We're still receiving dozens of survey responses each day, and we're holding off on rigorous analysis of the data until we have received most of the surveys we expect to get.  I'm sure that these will lead to several additional posts here on the blog.  Still, I've been reading through many of the responses and was surprised to see one item pop up with some frequency.  Several ex-club members have commented that they don't like paying shipping for wine, or that they think that what we're charging for shipping is too much for them.

I was surprised, since we subsidize shipping costs considerably, particularly to the East Coast (where most of the survey respondents who mentioned shipping costs live).  I wonder how often these people have tried sending 40-pound packages second-day air across the country.  We receive good shipping rates from FedEx thanks to our membership in the Wine Institute (about half off FedEx's published rates) but we still pay between $70 and $79 to ship a case of wine to the East Coast, and between $40 and $46 to ship a half-case of wine.  We charge our customers $45 (full case) and $30 (half-case).  In the mountain states (where we charge $25/$35 for half case/full case) we pay $29/$55.  In California, where we use UPS Ground (they guarantee next-day delivery to nearly the entire state, and second-day on a few outlying fringes) we pay $19/$29 (we charge $15/$25).

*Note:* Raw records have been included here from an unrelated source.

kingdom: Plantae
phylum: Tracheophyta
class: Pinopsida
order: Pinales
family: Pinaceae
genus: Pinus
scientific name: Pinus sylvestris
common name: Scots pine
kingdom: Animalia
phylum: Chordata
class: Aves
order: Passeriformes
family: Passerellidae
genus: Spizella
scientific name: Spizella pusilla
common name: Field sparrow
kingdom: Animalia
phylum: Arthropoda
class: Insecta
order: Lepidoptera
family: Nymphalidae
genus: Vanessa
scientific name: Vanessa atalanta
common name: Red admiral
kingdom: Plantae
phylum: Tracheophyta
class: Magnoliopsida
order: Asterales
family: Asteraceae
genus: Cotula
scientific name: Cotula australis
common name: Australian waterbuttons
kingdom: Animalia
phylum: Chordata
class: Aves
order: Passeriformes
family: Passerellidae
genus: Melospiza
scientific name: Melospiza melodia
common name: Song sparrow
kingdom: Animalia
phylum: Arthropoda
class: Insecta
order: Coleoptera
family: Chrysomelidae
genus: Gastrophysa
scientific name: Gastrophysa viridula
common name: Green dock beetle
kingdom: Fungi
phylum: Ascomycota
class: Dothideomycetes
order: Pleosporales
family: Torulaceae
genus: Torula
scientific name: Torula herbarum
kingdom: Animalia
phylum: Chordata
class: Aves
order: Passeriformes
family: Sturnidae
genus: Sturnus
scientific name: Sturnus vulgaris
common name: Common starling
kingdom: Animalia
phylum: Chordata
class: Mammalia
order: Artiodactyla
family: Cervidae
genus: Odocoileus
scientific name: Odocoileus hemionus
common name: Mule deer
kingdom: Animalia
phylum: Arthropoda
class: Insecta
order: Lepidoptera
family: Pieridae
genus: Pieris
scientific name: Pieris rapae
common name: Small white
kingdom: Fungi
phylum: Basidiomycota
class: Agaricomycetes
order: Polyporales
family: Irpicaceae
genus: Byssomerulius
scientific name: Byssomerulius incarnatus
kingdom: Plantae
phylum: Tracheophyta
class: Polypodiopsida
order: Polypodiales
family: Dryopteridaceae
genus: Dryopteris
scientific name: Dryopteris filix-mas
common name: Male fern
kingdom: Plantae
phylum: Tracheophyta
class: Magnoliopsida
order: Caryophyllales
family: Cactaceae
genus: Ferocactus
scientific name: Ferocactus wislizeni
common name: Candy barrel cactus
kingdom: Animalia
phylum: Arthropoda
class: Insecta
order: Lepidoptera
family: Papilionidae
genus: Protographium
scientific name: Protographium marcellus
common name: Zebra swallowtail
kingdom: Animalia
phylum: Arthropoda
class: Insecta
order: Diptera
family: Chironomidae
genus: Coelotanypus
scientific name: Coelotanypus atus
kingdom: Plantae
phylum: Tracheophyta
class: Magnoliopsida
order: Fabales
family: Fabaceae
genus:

Yes, we're receiving a higher margin on this wine, since we're selling direct to customers, but we're also providing most of these customers (our wine club members) either a 20% or a 25% discount, and absorbing packaging costs and labor expenses. 

I wonder how other wineries do this.  Many of the customers who mentioned that they felt our shipping prices were high said that other wineries who they ordered from provided very inexpensive shipping (on the order of a $15-$25 per case) or even free shipping.  I can only assume that these wineries must be eating this cost to do more business on the East Coast.

Shipping costs have gone up enormously over the past few years, reflecting the higher costs of gasoline. On of my first conclusions from this survey is that I'm not sure public perceptions have changed along with them.